**Explore the material**
**1.** From the Mount Evans race account below, quote the passage from "But I needed" to "of the pack.".
**2.** Condense the paragraph of the Mount Evans race account that begins "Second, Mount Evans is, of course, a high mountain" into a short bulleted list that keeps its main facts.

As predictable as those races are, that's how unpredictable Mount Evans would be.
First, Mount Evans is, of course, a mountain, and the weather on mountains is, um, unstable. Generally the mornings are nice, and the race would start at 7:30 a.m. But you just don't know. The wind is always a threat and will come even on nice, sunny days. It's hard not to take it personally. Some of my friends said last year during the race the winds were 50 mph. Steady. And a storm can hit you, literally, out of the blue. I've been in nasty storms that came 15 minutes after a bright, bluebird day.
Second, Mount Evans is, of course, a high mountain, more than 14,250 feet. The air is a tad thinner up there. I had no idea how I'd do that high. I hadn't been that high in at least a year, maybe two. When I did the Pikes Peak Ascent two years ago, I was doing great until I got to 12,000 feet and got sick. It was entirely possible that that would happen again, and there wasn't much I could do to prevent it, other than train at high altitudes, and my family life wouldn't allow that. What's even more frustrating is my vast, past experience meant nothing. Altitude doesn't carry over.
Third, the race was 14.5 miles, and you gain 4,000 feet. I'd thought I'd trained well for the constant barrage of hills that would surely come, but I didn't know. That many hills can not only wear you down, they can be discouraging. I was determined to not let them get me down, but after 11 miles of them, I didn't know how I'd do.
But I needed this race. I really needed it. Kate found something she needed to do every night when I got home from work this week, which meant chaos after a long day. Friday, Jayden's swim meet that was supposed to take two hours took, no shinola, eight, and Kate was volunteering at it, which left me with all three kids all day, on a day I wasn't expecting it, most of it at a pool, which, I know, poor me, but there wasn't much to do, and so the girls were bored and expecting me to entertain them while I kept an eye on Jayden. When I went to bed at 7:30 p.m. that in anticipation of the 3 a.m. alarm, I fell asleep right away.
For the race, I set my goals at a modest 3 hours because some tough runners who I knew had done that before, and that would probably put me in the middle of the pack.
I was fine being in the middle of this pack. When I got to the start of the race, it was pretty apparent this was not a 5K. After a two-hour drive, I arrived at 5:45 a.m., and the woman next to me got out of her car to get her packet. She had on a "Pikes Peak Marathon" finisher's jacket, the other big mountain race in Colorado. The woman who parked to the left of me had an "Ultrarunners do it better" bumper sticker on her window. Sure, there were a few spoiled weekend warriors who had no idea what they were up against — one of them wouldn't use a campground bathroom because "it was too rank for me" — but it looked to me like most of the runners had either run a race much longer than a marathon, finished an Ironman or won their age groups in mountain races. I'm no slouch. But holy hell. My mountaineering experience was about the only thing I had going for me, and I've run up, maybe, three of the more than 200 ascents.
I swallowed hard and reminded myself to enjoy the competition, rather than be afraid of it, when the gun went off, and I started in the back but passed a bunch of people right away and settled in the middle of the pack of 400 runners or so (I think it was 400). I also told myself to go slow and attack the hills as they come, not to look far ahead to see what was waiting for me.

**The data**
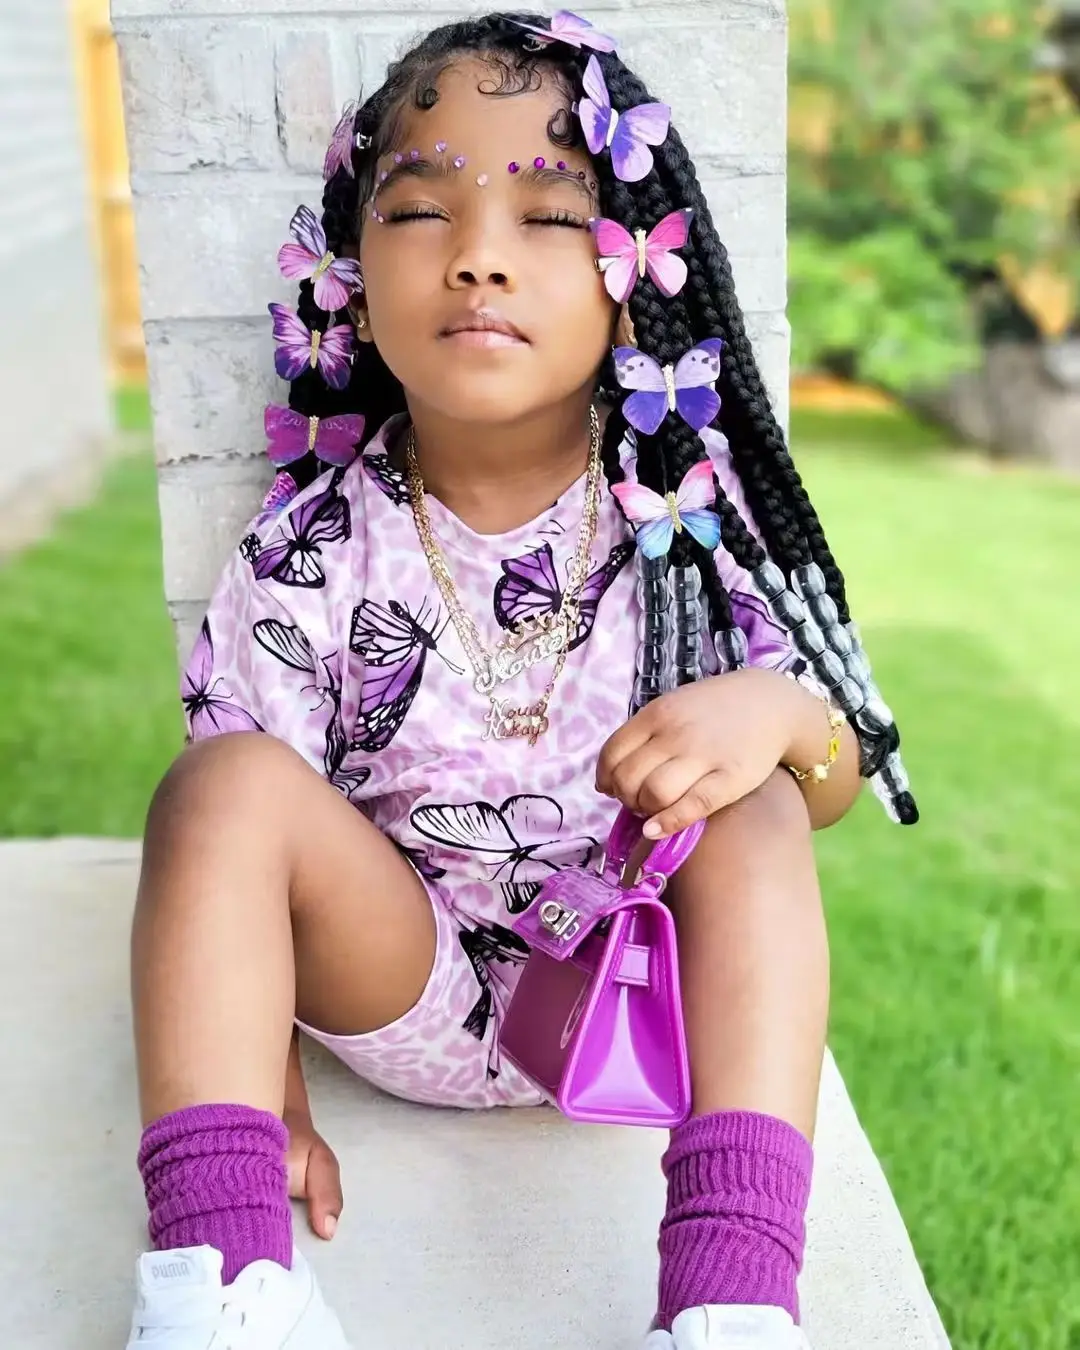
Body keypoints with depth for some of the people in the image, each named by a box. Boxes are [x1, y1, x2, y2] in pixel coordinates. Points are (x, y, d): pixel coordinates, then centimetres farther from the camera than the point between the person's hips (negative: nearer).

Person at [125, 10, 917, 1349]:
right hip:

**Task results**
**1.**
But I needed this race. I really needed it. Kate found something she needed to do every night when I got home from work this week, which meant chaos after a long day. Friday, Jayden's swim meet that was supposed to take two hours took, no shinola, eight, and Kate was volunteering at it, which left me with all three kids all day, on a day I wasn't expecting it, most of it at a pool, which, I know, poor me, but there wasn't much to do, and so the girls were bored and expecting me to entertain them while I kept an eye on Jayden. When I went to bed at 7:30 p.m. that in anticipation of the 3 a.m. alarm, I fell asleep right away.
For the race, I set my goals at a modest 3 hours because some tough runners who I knew had done that before, and that would probably put me in the middle of the pack.

**2.**
- Mount Evans rises more than 14,250 feet, and the air there is thinner.
- The writer had not been at that height in at least a year, perhaps two, and did not know how the altitude would affect the race.
- At the Pikes Peak Ascent two years earlier, the writer did well until 12,000 feet and then became sick.
- The same thing could happen again. The only prevention was training at high altitude, which family life did not allow.
- Extensive past experience did not help, because altitude tolerance does not carry over.